“I’ve got 51 per cent of the world to think about and I’ve got to talk about transphobia”Flickr: Diamond Geyer

“A split beaver had not been seen before”; Germaine Greer described her choice of pose for a naked photo shoot in a 1971 edition of Suck magazine to a filled union debating chamber yesterday evening.

Greer appeared unruffled by the Cambridge LGBT+ Campaign's decision to boycott her appearance in response to her historically transphobic views, and her opposition to the appointment of transgender Dr Rachel Padman to Newnham college. Rather, she continued to expound her infamous radical feminist views with coarse language.

Despite the queue created by the heightened security measures, the atmosphere of the crowd was eager but not angry – there were few signs of protest except for a few LGBT+ representatives handing out leaflets at the door. They declined to comment on their decision to boycott the event, and there was little of the sense of outrage that had characterised the statements of the LGBT+ community.

Greer was uncompromising in her rhetoric, condemning from the beginning of her speech the "pressure on women to be clean, sweet, perfumed and submissive" and later suggested that trans women do not know what it is to "have a big, hairy, smelly vagina". Greer was robust in her championing of the woman as an autonomous person and was anxious not to be diverted into what she described as "side issues".

Witty and acerbic, Greer had the audience laughing throughout; describing the Sun website as a “fantasmagoria of nipples” whilst simultaneously speaking passionately and intensely about her notion of “the disappearing woman”.

She cited examples of cases in which women are judged but go unheard, condemning the fact that “nobody bothers to investigate” the perspective of women such as Amanda Hutton, who was widely reviled in the media. Her championing of sexual liberation and power for women was clear as she invited her audience to “kick ass and take names and talk loud and make a crowd”.

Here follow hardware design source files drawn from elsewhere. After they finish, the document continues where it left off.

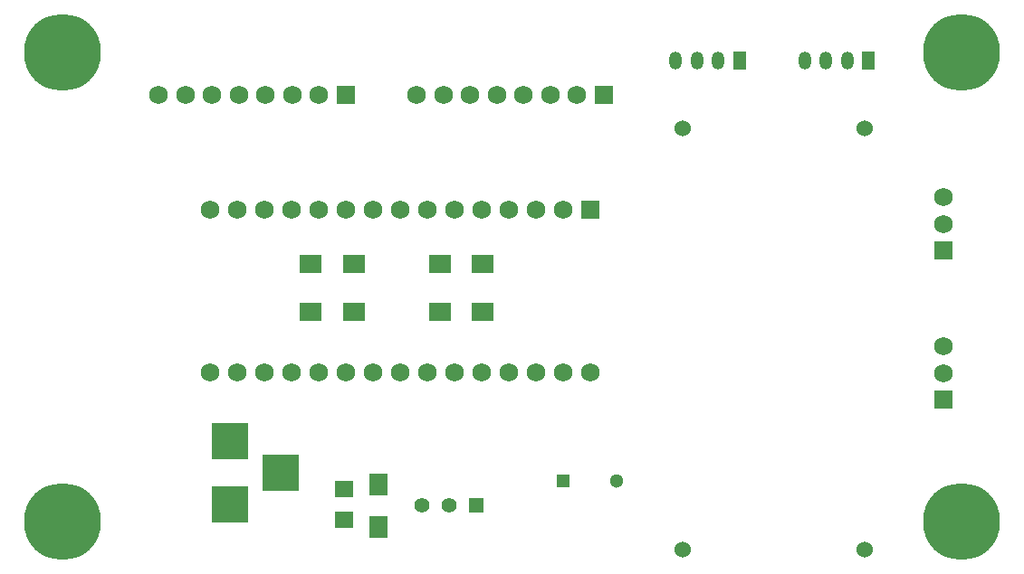
<source format=gbr>
G04 #@! TF.FileFunction,Soldermask,Top*
%FSLAX46Y46*%
G04 Gerber Fmt 4.6, Leading zero omitted, Abs format (unit mm)*
G04 Created by KiCad (PCBNEW 4.0.3+e1-6302~38~ubuntu15.04.1-stable) date Mon Sep 12 00:10:41 2016*
%MOMM*%
%LPD*%
G01*
G04 APERTURE LIST*
%ADD10C,0.100000*%
%ADD11R,1.300000X1.300000*%
%ADD12C,1.300000*%
%ADD13R,1.750000X1.750000*%
%ADD14C,1.750000*%
%ADD15R,1.200000X1.700000*%
%ADD16O,1.200000X1.700000*%
%ADD17R,2.000000X1.700000*%
%ADD18C,7.200000*%
%ADD19R,1.727200X1.727200*%
%ADD20C,1.727200*%
%ADD21C,1.524000*%
%ADD22R,3.500120X3.500120*%
%ADD23R,1.397000X1.397000*%
%ADD24C,1.397000*%
%ADD25R,1.800860X1.597660*%
%ADD26R,1.700000X2.000000*%
G04 APERTURE END LIST*
D10*
D11*
X104775000Y-83185000D03*
D12*
X109775000Y-83185000D03*
D13*
X108585000Y-46990000D03*
D14*
X106085000Y-46990000D03*
X103585000Y-46990000D03*
X101085000Y-46990000D03*
X98585000Y-46990000D03*
X96085000Y-46990000D03*
X93585000Y-46990000D03*
X91085000Y-46990000D03*
D13*
X84455000Y-46990000D03*
D14*
X81955000Y-46990000D03*
X79455000Y-46990000D03*
X76955000Y-46990000D03*
X74455000Y-46990000D03*
X71955000Y-46990000D03*
X69455000Y-46990000D03*
X66955000Y-46990000D03*
D15*
X121285000Y-43815000D03*
D16*
X119285000Y-43815000D03*
X117285000Y-43815000D03*
X115285000Y-43815000D03*
D15*
X133350000Y-43815000D03*
D16*
X131350000Y-43815000D03*
X129350000Y-43815000D03*
X127350000Y-43815000D03*
D17*
X81185000Y-62865000D03*
X85185000Y-62865000D03*
X85185000Y-67310000D03*
X81185000Y-67310000D03*
X93250000Y-62865000D03*
X97250000Y-62865000D03*
X93250000Y-67310000D03*
X97250000Y-67310000D03*
D13*
X140335000Y-61595000D03*
D14*
X140335000Y-59095000D03*
X140335000Y-56595000D03*
D13*
X140335000Y-75565000D03*
D14*
X140335000Y-73065000D03*
X140335000Y-70565000D03*
D18*
X58000000Y-43000000D03*
X142000000Y-43000000D03*
X58000000Y-87000000D03*
X142000000Y-87000000D03*
D19*
X107315000Y-57785000D03*
D20*
X104775000Y-57785000D03*
X102235000Y-57785000D03*
X99695000Y-57785000D03*
X97155000Y-57785000D03*
X94615000Y-57785000D03*
X92075000Y-57785000D03*
X89535000Y-57785000D03*
X86995000Y-57785000D03*
X84455000Y-57785000D03*
X81915000Y-57785000D03*
X79375000Y-57785000D03*
X76835000Y-57785000D03*
X74295000Y-57785000D03*
X71755000Y-57785000D03*
X71755000Y-73025000D03*
X74295000Y-73025000D03*
X76835000Y-73025000D03*
X79375000Y-73025000D03*
X81915000Y-73025000D03*
X84455000Y-73025000D03*
X86995000Y-73025000D03*
X89535000Y-73025000D03*
X92075000Y-73025000D03*
X94615000Y-73025000D03*
X97155000Y-73025000D03*
X99695000Y-73025000D03*
X102235000Y-73025000D03*
X104775000Y-73025000D03*
X107315000Y-73025000D03*
D21*
X132960000Y-50100000D03*
X115960000Y-50100000D03*
X132960000Y-89600000D03*
X115960000Y-89600000D03*
D22*
X73660000Y-79397860D03*
X73660000Y-85397340D03*
X78359000Y-82397600D03*
D23*
X96647000Y-85471000D03*
D24*
X94107000Y-85471000D03*
X91567000Y-85471000D03*
D25*
X84328000Y-86763860D03*
X84328000Y-83924140D03*
D26*
X87503000Y-87471000D03*
X87503000Y-83471000D03*
M02*

</source>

In the wake of the LGBT+ Cambridge campaign and its recent domination of student media, audience members were relentless in their questioning of  Greer on her exclusion of transgender women from her feminist ideas. Greer remained steadfast in her stipulation that her feminism was about women and appeared visibly angered by the fact that discussion lingered upon what she clearly felt to be a side issue: “I’ve got 51 per cent of the world to think about and I’ve got to talk about transphobia”. 

When a student quoted her own words back to her she did not compromise her previous position and repeated the word  “delusion” to describe the wish of men to become women, causing a stir amongst the audience with her antipathy towards any presentation of men in drag: “I hate Mrs Brown”.

However, such discussion was secondary to Greer’s address of the body image problems of the 21st century. She explicitly stated that it remained the obligation of feminists to rage against the pressure on women to “have a baby and then go back to looking like a 12 year old boy ten days later”.

Strident and controversial as ever – describing Harriet Harman as “not smart enough” and referring to The Guardian Newspaper as “the fucking Guardian" – Greer seemed piqued but unfazed by the opposition of students to her speech because of her transgender views. 

Her message to students was clear and impassioned. “We need to recognise women as human beings,” she said, and demanded of her female audience that they “toughen up; be more difficult. Be braver."